From the entries that follow, reproduce exactly and only the lines from the line with "left elbow: (50, 492)" to the line with "right front paw: (346, 256)", endpoints included.

[Saved data entries]
########################################
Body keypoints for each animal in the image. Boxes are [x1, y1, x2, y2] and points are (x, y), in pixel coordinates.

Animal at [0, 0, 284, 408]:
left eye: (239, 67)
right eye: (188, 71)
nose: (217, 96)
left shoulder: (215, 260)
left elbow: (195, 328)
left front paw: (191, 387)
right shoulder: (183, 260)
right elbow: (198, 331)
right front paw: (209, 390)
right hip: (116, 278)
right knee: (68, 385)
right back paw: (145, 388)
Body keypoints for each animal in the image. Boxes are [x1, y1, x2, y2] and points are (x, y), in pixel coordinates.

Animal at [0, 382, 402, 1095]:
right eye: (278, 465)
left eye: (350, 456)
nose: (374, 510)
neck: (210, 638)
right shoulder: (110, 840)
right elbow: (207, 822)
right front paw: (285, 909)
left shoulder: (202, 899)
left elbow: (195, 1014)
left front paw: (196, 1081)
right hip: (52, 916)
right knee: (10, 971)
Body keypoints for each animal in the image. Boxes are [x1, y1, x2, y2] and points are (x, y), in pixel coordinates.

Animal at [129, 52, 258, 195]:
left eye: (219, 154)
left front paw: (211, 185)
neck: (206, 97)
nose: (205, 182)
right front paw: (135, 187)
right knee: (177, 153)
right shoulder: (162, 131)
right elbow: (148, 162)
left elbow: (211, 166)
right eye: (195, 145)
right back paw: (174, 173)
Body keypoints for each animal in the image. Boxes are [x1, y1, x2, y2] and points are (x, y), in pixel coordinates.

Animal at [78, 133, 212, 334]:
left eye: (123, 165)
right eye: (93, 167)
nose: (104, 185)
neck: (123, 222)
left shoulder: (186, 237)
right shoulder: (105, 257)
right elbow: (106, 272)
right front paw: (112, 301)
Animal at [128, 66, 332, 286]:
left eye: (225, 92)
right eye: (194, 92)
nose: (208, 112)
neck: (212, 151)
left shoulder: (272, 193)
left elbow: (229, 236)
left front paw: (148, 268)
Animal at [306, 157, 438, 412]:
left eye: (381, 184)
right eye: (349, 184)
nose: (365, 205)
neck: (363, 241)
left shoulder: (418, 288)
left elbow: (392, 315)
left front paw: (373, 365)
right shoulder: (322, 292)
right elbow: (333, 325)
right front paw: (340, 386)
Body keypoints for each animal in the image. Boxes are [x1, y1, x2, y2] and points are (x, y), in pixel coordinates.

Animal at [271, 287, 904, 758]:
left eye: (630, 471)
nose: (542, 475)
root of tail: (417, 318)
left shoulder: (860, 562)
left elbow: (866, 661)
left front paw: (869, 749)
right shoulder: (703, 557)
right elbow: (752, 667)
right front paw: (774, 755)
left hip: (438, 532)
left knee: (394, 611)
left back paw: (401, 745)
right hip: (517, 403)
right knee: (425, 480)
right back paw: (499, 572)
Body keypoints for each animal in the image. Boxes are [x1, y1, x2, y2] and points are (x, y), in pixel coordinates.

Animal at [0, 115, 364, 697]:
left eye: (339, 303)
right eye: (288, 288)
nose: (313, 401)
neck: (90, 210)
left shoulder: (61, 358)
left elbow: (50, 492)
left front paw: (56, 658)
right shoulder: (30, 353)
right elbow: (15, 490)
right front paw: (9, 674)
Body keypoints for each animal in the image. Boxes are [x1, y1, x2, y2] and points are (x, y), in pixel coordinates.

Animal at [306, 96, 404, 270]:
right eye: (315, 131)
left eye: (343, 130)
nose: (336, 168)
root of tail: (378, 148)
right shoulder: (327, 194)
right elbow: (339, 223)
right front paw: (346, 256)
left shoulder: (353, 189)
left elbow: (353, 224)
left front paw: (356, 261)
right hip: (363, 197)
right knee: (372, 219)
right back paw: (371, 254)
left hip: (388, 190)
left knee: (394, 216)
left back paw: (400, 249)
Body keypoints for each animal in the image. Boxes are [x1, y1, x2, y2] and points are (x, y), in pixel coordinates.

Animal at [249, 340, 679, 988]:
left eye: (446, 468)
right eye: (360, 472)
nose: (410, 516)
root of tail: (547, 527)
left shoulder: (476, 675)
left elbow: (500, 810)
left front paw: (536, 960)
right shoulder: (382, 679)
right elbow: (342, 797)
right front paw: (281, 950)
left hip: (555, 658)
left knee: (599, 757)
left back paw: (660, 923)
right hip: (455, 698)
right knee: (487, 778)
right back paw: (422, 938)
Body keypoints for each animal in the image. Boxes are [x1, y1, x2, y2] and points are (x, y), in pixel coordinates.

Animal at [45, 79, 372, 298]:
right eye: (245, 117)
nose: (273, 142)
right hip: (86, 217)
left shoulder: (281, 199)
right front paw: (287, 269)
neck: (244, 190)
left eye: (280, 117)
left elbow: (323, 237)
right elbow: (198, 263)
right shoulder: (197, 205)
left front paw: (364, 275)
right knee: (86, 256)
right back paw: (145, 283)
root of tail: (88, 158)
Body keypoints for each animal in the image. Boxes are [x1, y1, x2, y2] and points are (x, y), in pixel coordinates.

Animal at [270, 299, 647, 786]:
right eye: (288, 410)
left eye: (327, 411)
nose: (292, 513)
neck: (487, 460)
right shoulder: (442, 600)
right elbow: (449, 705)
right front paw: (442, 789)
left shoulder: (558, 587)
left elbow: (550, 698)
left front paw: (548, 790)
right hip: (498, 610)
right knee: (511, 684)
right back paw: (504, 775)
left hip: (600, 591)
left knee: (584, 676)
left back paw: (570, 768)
########################################
# Solution for this problem:
left elbow: (50, 492)
left front paw: (56, 658)
right shoulder: (30, 353)
right elbow: (15, 490)
right front paw: (9, 674)
Body keypoints for each animal in the image. Boxes are [x1, y1, x2, y2] and points are (x, y), in pixel coordinates.

Animal at [306, 96, 404, 270]:
right eye: (315, 131)
left eye: (343, 130)
nose: (336, 168)
root of tail: (378, 148)
right shoulder: (327, 194)
right elbow: (339, 223)
right front paw: (346, 256)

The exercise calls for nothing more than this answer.